Таска был совершенно сбит с толку моим замечанием, но мой дед не дал ему опомниться.
– Теперь займитесь девушкой. Я останусь поговорить с внуком.
К стыду своему, должен признать, что только тут я вспомнил о ней.
– Так Джоанна Траскот тоже здесь? Как она?
Он пододвинул кресло и сел.
– С ней все в порядке, Стаси. Таска – специалист по хирургии мозга, притом лучший на всей Сицилии. Он взял с собой переносной рентген и провел тщательное обследование. Ей повезло: череп не поврежден. На голове у нее останется большой шрам на всю жизнь, но хороший парикмахер сможет скрыть этот дефект.
– Не стоит ли положить ее больницу?
Он покачал головой.
– Не стоит. Она не получит там лучшего ухода, а здесь безопаснее.
Я попытался приподняться.
– Хоффер знает о ней?
Он осторожно уложил меня обратно на подушку.
– Знает только, что его приемная дочь умерла. Неофициально, конечно, так что он не объявляет об этом, но говорил со мной по телефону...
– И сказал тебе?
Он кивнул.
– Просил собрать генеральный совет сегодня вечером. Через полтора часа Хоффер будет здесь.
– Я не понял, – сказал я. – Что за генеральный совет?

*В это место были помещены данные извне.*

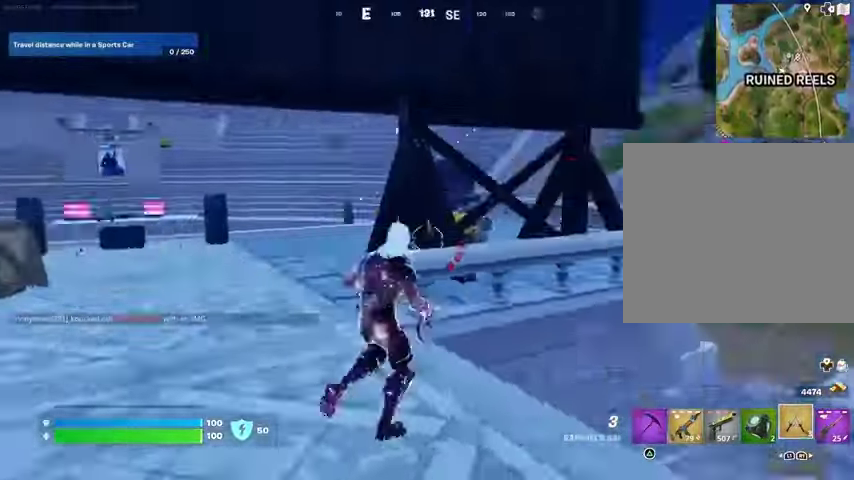
{"buttons": [], "left_stick": "up", "right_stick": "center", "events": [[33, "left_stick", "up"], [100, "L3", "down"], [200, "right_stick", "center"], [233, "L3", "up"]]}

– А ты думал, мафия – это я, Стаси? – Дед рассмеялся. – Конечно, я капо, капо всей Сицилии, но главные решения принимает совет. У нас есть свои правила, и мы должны их соблюдать. Даже я не могу нарушить их. – Он развел руками. – Без правил мы – ничто.
Вот честная компания!
Я покачал головой.
– Хорошо. Но мне пока еще не все ясно. Не могу понять, зачем Хоффер приедет сюда.
– Сначала расскажи, что же произошло в горах. Начнем с этого.
– Ты хочешь сказать, что ничего не знаешь?
– Только кое-что. Так что будь хорошим мальчиком и расскажи мне все.
Я изложил ему события во всех подробностях, начиная со своих первых подозрений. Он выслушал меня совершенно бесстрастно, сохраняя спокойствие и во время моего красочного описания кровавой бойни.
Когда я кончил, он некоторое время хранил молчание.
– Почему ты пошел с ними, Стаси, вот чего я не могу понять. Ты знал, что Бёрк нечестен с тобой. Ты не доверял Хофферу. Догадывался, что даже я не говорил тебе всей правды, и все-таки пошел!
– Бог знает почему, – ответил я и, оглядываясь назад, не смог объяснить своих поступков даже самому себе. – Наверное, какое-то стремление к смерти овладело мной. – Я действительно подумал об этом, но, произнеся эту фразу, тут же понял, что причина совсем в другом. – Нет, не то. Бёрк! Все дело в нем. Что-то связывало нас, а что, я пока не могу определить точно. Что-то мне надо было выяснить, понимаешь?
– Ты его, по-моему, ненавидишь. Вот в чем дело.
Я обдумал его слова и медленно произнес:
– Нет, это сложнее, чем ненависть, гораздо сложнее. Он погрузил меня в свой черный мир, сделал из меня то, чем я не был, использовал меня, как вещь. Там, в горах, объясняя свое поведение, сказал мне, что болен. Но я полагаю, просто искал оправдания. Врал самому себе. На самом деле он прогнил задолго до того, как гниль завелась у него в легких. Ему не нужно оправдываться.